**Description of the task:** Apart from the pictures, every entry must be retyped exactly.

(Stored data entries)
- Opening Delimiter -
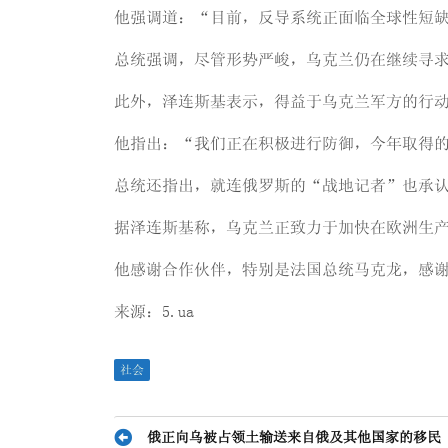
他强调道：“目前，反导系统正面临全球性短
总统强调，尽管形势严峻，乌克兰仍在继续寻
此外，泽连斯基表示，得益于乌克兰军方的行
他指出：“我们正在积极进行防御，今年取得
总统还指出，就连俄罗斯的“战地记者”也承
据泽连斯基称，乌克兰正致力于加快在欧洲生
他感谢合作伙伴，特别是法国总统马克龙，感
来源：5.ua
社会
文
俄正向乌被占领土输送来自俄及其他国家的移民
- Closing Delimiter -
**Output for this task:**
他强调道：“目前，反导系统正面临全球性短
总统强调，尽管形势严峻，乌克兰仍在继续寻
此外，泽连斯基表示，得益于乌克兰军方的行
他指出：“我们正在积极进行防御，今年取得
总统还指出，就连俄罗斯的“战地记者”也承
据泽连斯基称，乌克兰正致力于加快在欧洲生
他感谢合作伙伴，特别是法国总统马克龙，感
来源：5.ua
社会
文
俄正向乌被占领土输送来自俄及其他国家的移民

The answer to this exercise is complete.